* **EXTRAIT CHOISI**
::::::

L'Agence nationale
de valorisation de la recherche (Anvar)
qui soutient depuis plus de vingt ans les projets d'innovation
des PME-PMI et créateurs d'entreprise vient de décider
d'étendre son soutien aux nouveaux services dans le secteur
des NTIC (lire l'article
du JDNet). L'Anvar prévoit, d'ici trois ans, de consacrer
15% de ses ressources à ce secteur. Philippe Jurgensen
précise les motivations de cette évolution stratégique.
Propos recueillis par Fabien Claire le 25 mai 2000
.
JDNet.
Le financement de sociétés innovantes dans le e-commerce
est une révolution pour l'Anvar. Pourquoi cette décision
?
Philippe Jurgensen. Il y a une évolution de notre
économie, avec une place de plus en plus importante pour
les services. Ils représentent 70% des emplois et du produit
national. Au cours des dix dernières années, ces
activités ont pris un essor considérable. Il était
indispensable pour l'Anvar d'en tenir compte.
Pourtant
il semble que vous ayez décidé de ne plus retenir
l'idée d'une innovation technique comme condition sine
qua non à votre participation...
En réalité, les nouveaux services que nous prenons
en charge sont tous des services liés aux nouvelles technologies.
Ces services doivent donc être innovants et rendre un nouveau
type de service à l'usager. Nous avons par exemple participé
au financement de sociétés comme Allociné,
proposant la réservation de places de cinéma en
ligne ou par téléphone. Nous avons soutenu Studi
com, une société de téléformation
tutorée qui aide les entreprises à former leur personnel
sur les logiciels bureautiques ou dans le domaine des langues.
Nous avons apporté notre concours également à
la société 21S,
qui permet des échanges beaucoup plus réguliers
entre les entreprises et leur expert-comptable.
L'aide
de l'Anvar prend le plus souvent la forme d'une avance remboursable.
Or sur Internet, bon nombre d'analystes prédisent un fort
taux d'échec dans les start-ups actuelle. Est-ce que cela
ne présente pas un risque budgétaire pour l'Anvar
?
Nos avances sont en fait des prêts sans garantie et sans
intérêt, remboursés seulement si le projet
réussit. Cela a un caractère de quasi-fonds propres.

::::::

* **LIGNES DE DONNÉES**
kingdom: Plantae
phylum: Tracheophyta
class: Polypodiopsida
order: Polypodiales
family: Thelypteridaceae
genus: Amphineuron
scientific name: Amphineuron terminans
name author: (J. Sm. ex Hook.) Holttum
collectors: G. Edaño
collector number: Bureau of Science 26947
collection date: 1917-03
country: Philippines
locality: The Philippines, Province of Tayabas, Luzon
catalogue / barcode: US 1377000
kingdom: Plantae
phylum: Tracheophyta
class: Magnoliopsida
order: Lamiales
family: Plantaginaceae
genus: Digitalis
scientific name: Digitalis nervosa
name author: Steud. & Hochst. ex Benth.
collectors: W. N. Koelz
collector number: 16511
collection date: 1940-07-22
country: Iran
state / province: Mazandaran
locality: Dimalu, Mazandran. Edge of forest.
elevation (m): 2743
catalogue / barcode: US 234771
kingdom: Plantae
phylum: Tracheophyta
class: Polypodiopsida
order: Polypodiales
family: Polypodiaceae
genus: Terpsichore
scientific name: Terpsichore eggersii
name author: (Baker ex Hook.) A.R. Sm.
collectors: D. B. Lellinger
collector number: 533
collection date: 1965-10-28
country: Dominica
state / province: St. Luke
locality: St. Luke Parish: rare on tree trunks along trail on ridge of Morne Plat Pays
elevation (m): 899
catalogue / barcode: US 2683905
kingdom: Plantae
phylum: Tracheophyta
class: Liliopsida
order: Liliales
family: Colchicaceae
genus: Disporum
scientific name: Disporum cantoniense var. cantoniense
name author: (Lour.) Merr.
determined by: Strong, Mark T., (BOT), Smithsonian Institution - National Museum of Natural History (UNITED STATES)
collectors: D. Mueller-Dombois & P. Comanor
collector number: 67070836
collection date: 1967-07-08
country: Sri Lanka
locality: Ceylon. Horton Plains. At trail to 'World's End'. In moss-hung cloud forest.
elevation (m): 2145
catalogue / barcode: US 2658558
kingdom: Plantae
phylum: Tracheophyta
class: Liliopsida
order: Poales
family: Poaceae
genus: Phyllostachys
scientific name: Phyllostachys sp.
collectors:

::::::

* **VOTRE TÂCHE**
Selon l'entretien sur l'Anvar, quelle part de ses ressources l'agence prévoit-elle de consacrer au secteur des NTIC d'ici trois ans ?

* **LA SOLUTION**
15 % de ses ressources.